# Required actions
[a] From the voice-discrimination specification, list every piece of sound equipment or hardware that it names.
[b] Reproduce the portion of the voice-discrimination specification starting at "SPECIFICATION Method and" and ending at "for the method.", substituting "speech signal" for "human voice signal".

# Passage for review
************
SPECIFICATION Method and system for discriminating human voice signal This invention relates to a method for discriminating a human voice signal from any other sound signal, and also to a system for the method.

In the living enviroment of human beings, various sounds are existent. In recording and reproducing the sounds, it is required to record and reproduce them at high sensitivity and high fidelity. In general, satisfying these requirements suffices.

In such general cases, all the sounds having entered, for example, a microphone have only to be equally amplified and reproduced. In some special uses, however, it becomes necessary to classify input signals depending on their properties or types and to subject a certain type of signals to processing different from those of the other types of signals.

For example, it may be desired to derive human voices from among other noises or to pick up the voices of an announcer separately from the other sounds such as music in case of recording sounds for a radio or television broadcast. It may also be desired to discriminate the human voice when providing the input signal for a body felt vibration generator, such a generator having recently been proposed and put into practical use.

The body-felt vibration generator is a device in which, in order to give rise to the ambience with sound reproducing equipment, signals having double bass sound components of, e.g., below 1 50 Hz forming amplifier output signals to be applied to loudspeakers (or headphones) are converted into mechanical vibrations so as to directly give the latter to the human body as body-felt vibrations, and the sounds and the body-felt vibrations of the double bass sound region are simultaneously given to an appreciator, thereby to provide an intense double bass sound feeling. The device is effective principally for the appreciation of music.
************
# Data
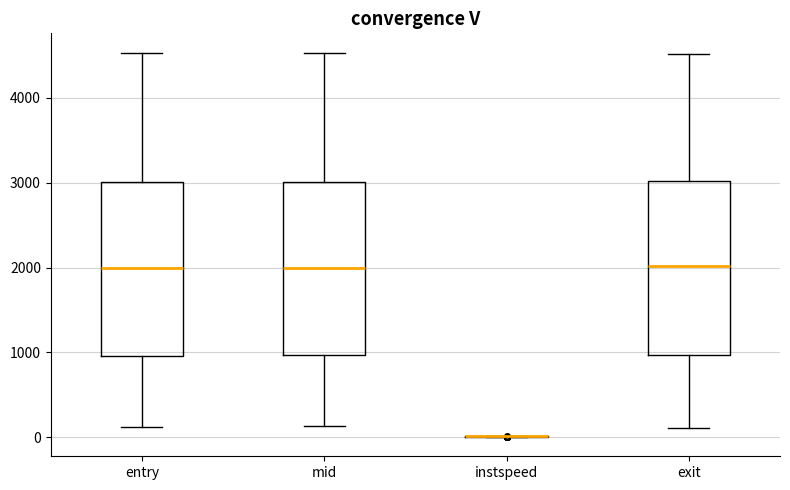

Reading left to right, read every box against the y-axis: the position of its median line, the range the box covers, and the ends of its whiskers. The values are not printed on the chart, so give them approximately, as read against the axis.

entry: median 2000, box 1000 to 3000, whiskers 100 to 4500
mid: median 2000, box 1000 to 3000, whiskers 100 to 4500
instspeed: box collapsed to a line at 0, whiskers 0 to 0
exit: median 2000, box 1000 to 3000, whiskers 100 to 4500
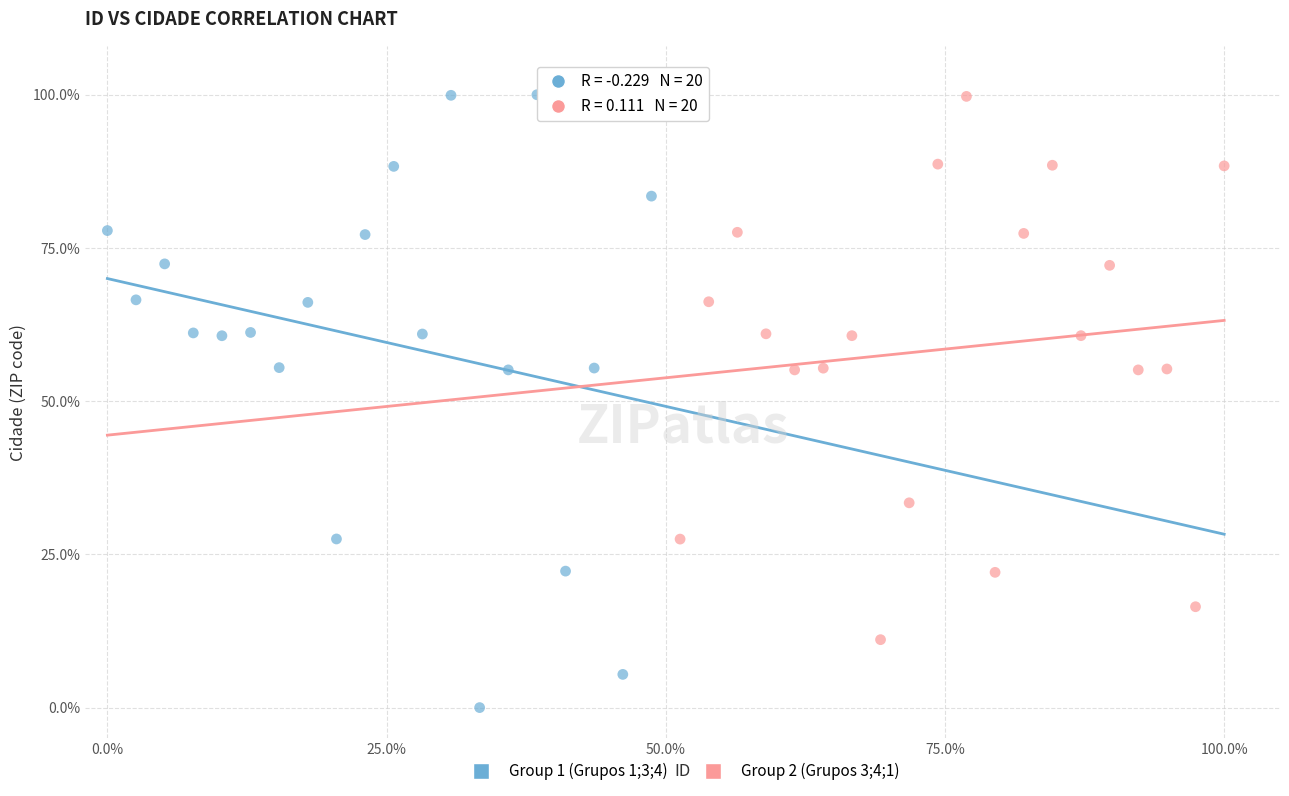

Which series contains the lowest Y value?

Group 1 (Grupos 1;3;4)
************
# Your responses
[a] microphone, amplifier, loudspeakers, headphones, body-felt vibration generator, sound reproducing equipment

[b]
SPECIFICATION Method and system for discriminating speech signal This invention relates to a method for discriminating a speech signal from any other sound signal, and also to a system for the method.